これは、殺す気でやらないと勝てないでしょ? まぁ、最初から勝つ気は無かったけどさ。
「いつまで、外野と言い争っているんですか! 早く試合再会しないと、マスターの負けにしますよ」
「ま、待て! いくら何でもそれはないだろう!?」
「言い訳は聞きません。只でさえ、仕事が溜まっているんです。早く終わらせないと、今日は帰れなくなりますよ?」
「……分かった。儂が悪かった」
僕がステータスを確認している最中、ずっと外野と言い争いをしていた当の本人は、審判から警告を受けていた。
僕としては、そんな勝ち方なら喜んで勝者になるので、試合を終わらしてほしいです。
「すまんかったな。次はこちらからいかせてもらうぞ」
だがしかし、僕の思いとは裏腹にセイドリックさんは行動を開始する。
「まずは、力比べといこうかのう」
セイドリックさんはそう宣言すると、こちらに向かってゆったりと歩みを始める。
「そう簡単に事が進むと思っているんですか?」
こちらに向かってきた事に対してタイミングを合わせてカウンターを入れようと、構えようとしたその次の瞬間…。
「最初ぐらいは…な!」
「なっ!? ぐっ」
目の前にセイドリックさんが現れた! そして、手刀で僕の手首を叩かれた衝撃で剣を落としてしまう。
「ほれ、これで力比べが出来るの」
武器を落とした次の瞬間には両手をセイドリックさんに恋人繋ぎをするように掴まれていた。
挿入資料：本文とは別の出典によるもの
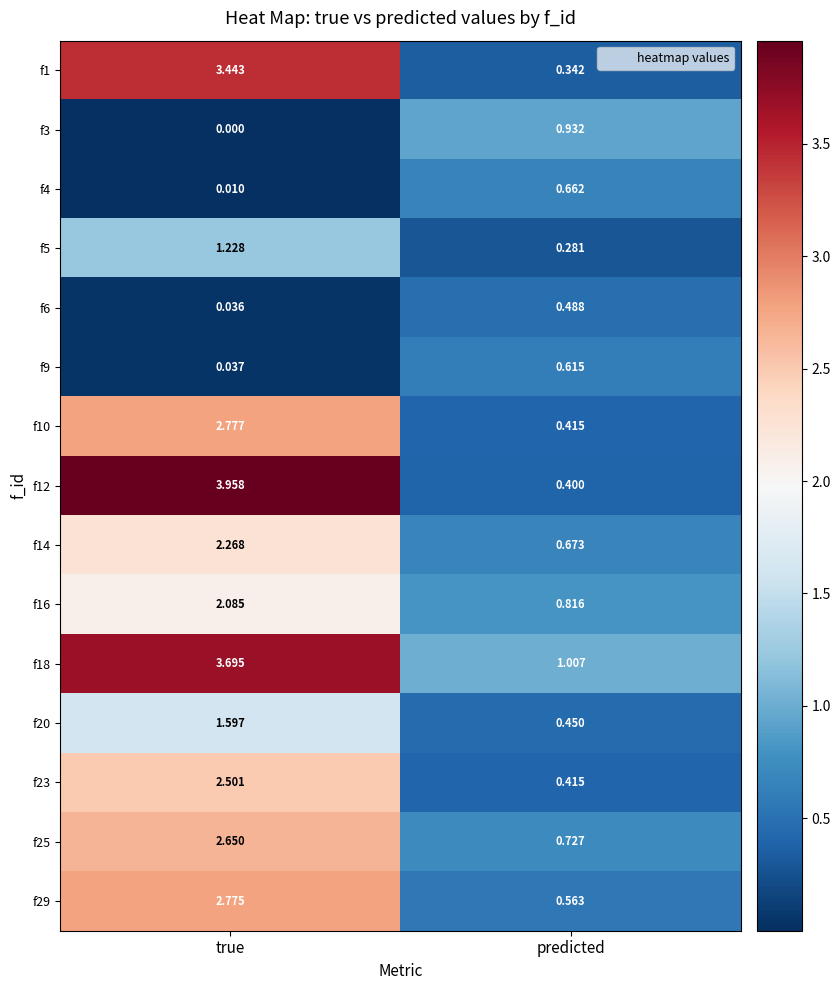

Where is f18 nearest to the value 2?

predicted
全くもって色気の無い恋人繋ぎもあったもんだ。……ハァ。
「ほれ、まずはこれぐらいかの?」
そんな事を考えているとセイドリックさんは早速力を込め始める。
「これぐらいなら問題ないですよ? それより、どうやって僕の懐に入ってきたんです? ゆったりとした動きだったのに、タイミングを掴み損ねましたよ」
僕もすぐに力を入れ拮抗させる。多分5万くらいかな?
「あれはスキルではなく、ただの技術だ。不思議な事にどんなに鍛錬しても、スキルになることはないんだよ。儂も師から習っただけだから、理由までは分からないがな。ちなみに、名をコブ術言っての、その中にある、歩法の1つだ。…ほら、もう少し力を込めるぞ?」
「はぁ!? って、いたたたたたた!! …っく!」
今、なんて言った? コブ術? もしかして、古武術の事か? それならスキルにならないのも納得できる。多分だけど、体術スキルがそうなんだと思う。現にセイドリックさんの体術スキルはレベルが高いしね。そうなると、セイドリックさんの言う師というのは向こうの人かそれに関係のある人なのだろう。
…って、それよりもこの模擬戦、どうやって幕を引こう…? このままじゃ埒が明かないし、あの人の掌の上で踊っているみたいで気分もよくない。どうにかして、一矢報いたいなぁ…。
僕は、再びセイドリックさんとの力を拮抗させる程度、力を入れながらそんな事を考え始めた。
ありがとうございました。
なお、作中に出てきた古武術ですが、自分は全く詳しくないので、細かいツッコミ等は勘弁して下さい。